8. When practical, canary processes should include a canary population of more than one instance. Some service tiers are small enough that you can satisfy practices #6 and #7 with a single canary instance. For critical services that are scaled wider, though, using more than one canary helps reduce the chance that you’re evaluating your canaries on the basis of an outlier workload or host configuration.

9. If you use feature flags or blue/green deploys, use them in conjunction with canariesWhen you use a feature flag, typically you deploy the new code path to all instances of a service, and the flag is used to control the usage of the new code path. Unfortunately, if you introduce the new code to your entire service tier and that code path proves to be problematic (for example, a regression ties up threads or other resources), the entire service will be impacted. In other words, you’re not guaranteed to have a bulkhead between your feature-flagged code and the rest of the service.

When you use blue-green deploys, flipping an entire service tier to a new release can result in massive impact even if your rollback mechanisms are fast—your service’s dependencies may take time to recover; caches may need to be warmed; and you may experience a thundering-herd when the service restarts.

With that in mind, use canaries to predict the likelihood of issues for feature flags or blue/green deploys.

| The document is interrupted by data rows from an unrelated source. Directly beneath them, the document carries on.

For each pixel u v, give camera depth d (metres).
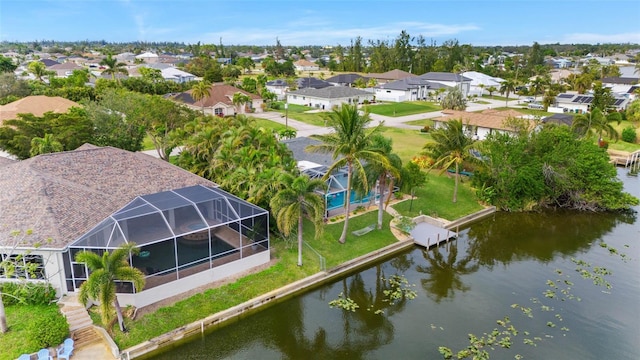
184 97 99.38
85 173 34.34
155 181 35.59
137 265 27.20
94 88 98.06
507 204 48.69
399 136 79.81
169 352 25.19
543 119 79.19
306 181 31.39
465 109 106.94
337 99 111.62
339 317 29.08
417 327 28.03
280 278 31.67
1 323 23.67
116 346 23.67
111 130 55.81
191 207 30.52
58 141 50.12
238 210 31.64
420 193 50.12
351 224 40.94
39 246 25.78
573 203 50.34
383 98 131.75
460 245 40.78
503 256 38.66
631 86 135.12
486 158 50.78
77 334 24.62
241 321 28.09
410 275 35.00
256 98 104.88
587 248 40.22
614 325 28.08
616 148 75.50
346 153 34.12
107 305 23.11
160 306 27.38
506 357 25.00
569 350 25.61
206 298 28.64
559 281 34.00
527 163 49.50
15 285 26.23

Define the strategies that work for you

These best practices make sense for us at New Relic at our current scale, complexity, and emphasis on reliability. Of course the specifics of what makes sense for your organization may vary—but canary deploys are an amazing tool to help software teams move fast with confidence. Still, like any other strategy, the effectiveness of canaries depends on good planning and design, and these best practices should get you on the right path to helpful, workable canary deploys.